Chigurh, who is regarded as a “true and living prophet of destruction” in the novel, is one of the most unforgettable villains in the movie history, and Javier Bardem deservedly won an Oscar for his performance in the film. As Chigurh adamantly and mercilessly pushes his own twisted principles amid chaos, he ironically becomes the most reliable entity in the story, and that makes him strangely funny at times. In the end, it turns out that he is not above everything at all, and we accordingly get a rich irony at the end of his final scene in the movie.

On the opposite, Josh Brolin is solid as a desperate man hopelessly mired in his increasingly precarious situation. Moss is clever and resourceful enough to stay a few steps away from the men chasing after him, but it is clear that there is no way out for him as he is relentlessly pursued by his unstoppable opponent. He is outmatched by not only Chigurh but also the chaotic world they inhabit, and we are shocked but not surprised when another twist of fate comes upon him later in the story. 

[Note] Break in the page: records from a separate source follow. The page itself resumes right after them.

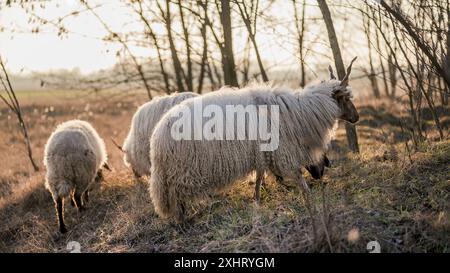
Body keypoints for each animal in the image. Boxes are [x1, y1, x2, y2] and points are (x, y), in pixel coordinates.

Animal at [149, 59, 360, 221]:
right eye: (345, 98)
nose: (356, 118)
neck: (297, 113)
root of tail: (157, 137)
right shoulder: (282, 151)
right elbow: (298, 177)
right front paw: (308, 198)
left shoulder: (261, 153)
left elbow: (259, 177)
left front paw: (257, 201)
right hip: (179, 172)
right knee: (177, 197)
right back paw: (183, 220)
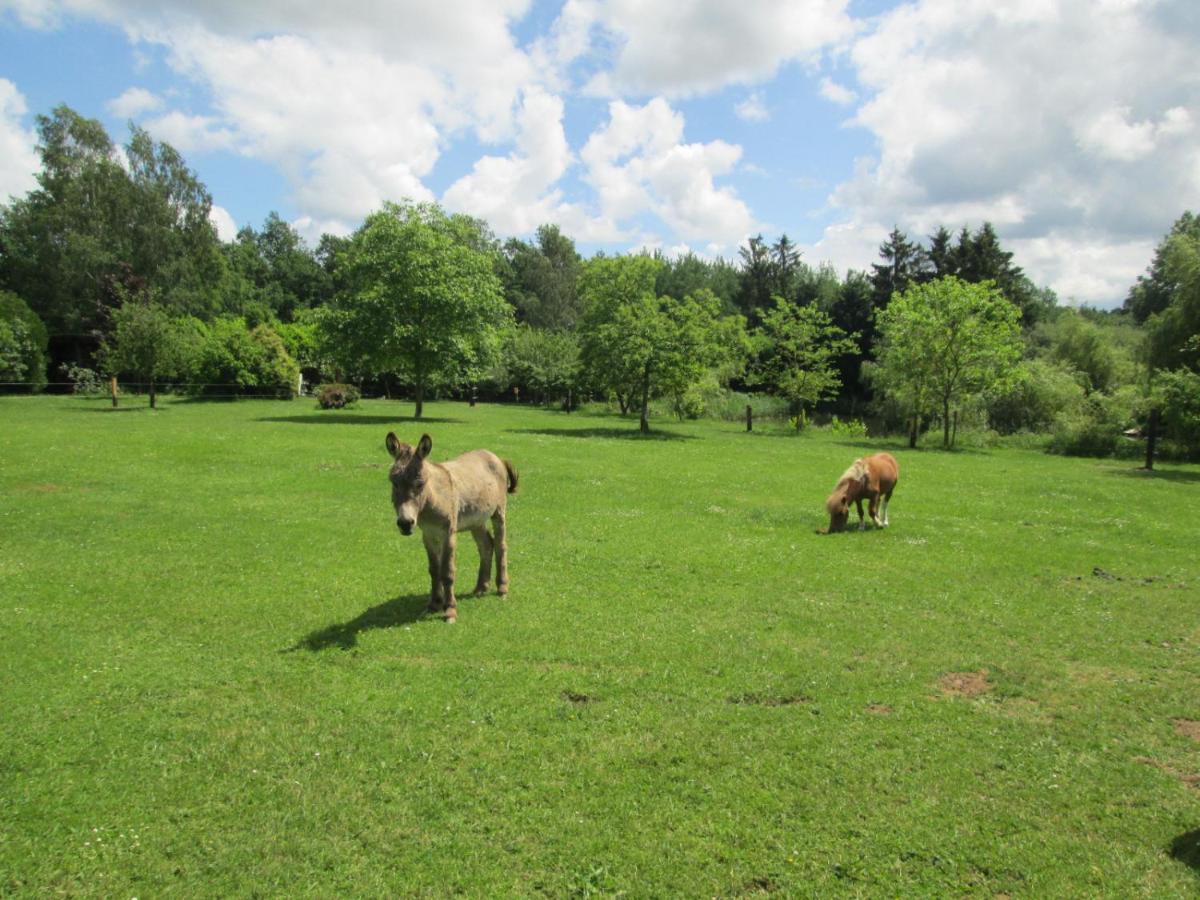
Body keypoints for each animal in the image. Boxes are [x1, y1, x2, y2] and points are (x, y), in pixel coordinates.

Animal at [384, 434, 516, 624]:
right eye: (393, 483)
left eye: (420, 484)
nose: (405, 523)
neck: (432, 499)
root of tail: (494, 456)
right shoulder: (429, 535)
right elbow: (434, 570)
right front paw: (434, 605)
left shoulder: (448, 534)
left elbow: (447, 572)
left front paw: (450, 610)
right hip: (476, 520)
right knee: (486, 546)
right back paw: (481, 588)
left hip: (498, 512)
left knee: (500, 546)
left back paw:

In between his two co-performers, Tommy Lee Jones effortlessly holds the center with his nuanced performance which eventually becomes the beating heart of the movie. Like Marge Gunderson in another great Coen brothers’ film “Fargo” (1996), Bell is a shrewd, no-nonsense character with human warmth and decency, and he instantly intuits what is going on as he looks around the aforementioned crime scene, but he knows too well that there are not many things he can do. He tries to do his job as much as he can, but is confirmed again of how the world has become too messy for him, and we subsequently get a thought-provoking moment between him and his older relative. When he expresses his growing weariness, his old relative sharply points out that things were not that peaceful either in the past, and we come to wonder whether our civilization is inherently destined for destruction due to our dark human nature.

The movie also cares about some of other substantial characters in the story. While Woody Harrelson is engaging in his colorful supporting role, Garret Dillahunt provides lightweight humor as one of Bell’s deputies, and Tess Harper briefly appears as Bell’s caring wife. As Moss’ loyal wife, Kelly Macdonald is especially poignant when her character faces an inevitable moment waiting for her, and the movie shows a little mercy to her character, though that does not make much difference on the whole.    

Besides being a top-notch thriller, the movie is a grim but haunting observation of human chaos and violence, and it leaves an indelible impression on us via the closing scene which can be interpreted in more than one way. Bell tells his wife he had two dreams about his dead father at last night, but he does not say much about what these two dreams mean to him. Do they merely reflect his wistful state of mind? Or, do they remind him that there is still something worthwhile to preserve and fight for? Regardless of how he feels about them, he is going to spend more time with his wife, and that is all we can be sure about for now.  

Seongyong Cho

Seongyong Cho writes extensively about film on his site, Seongyong's Private Place.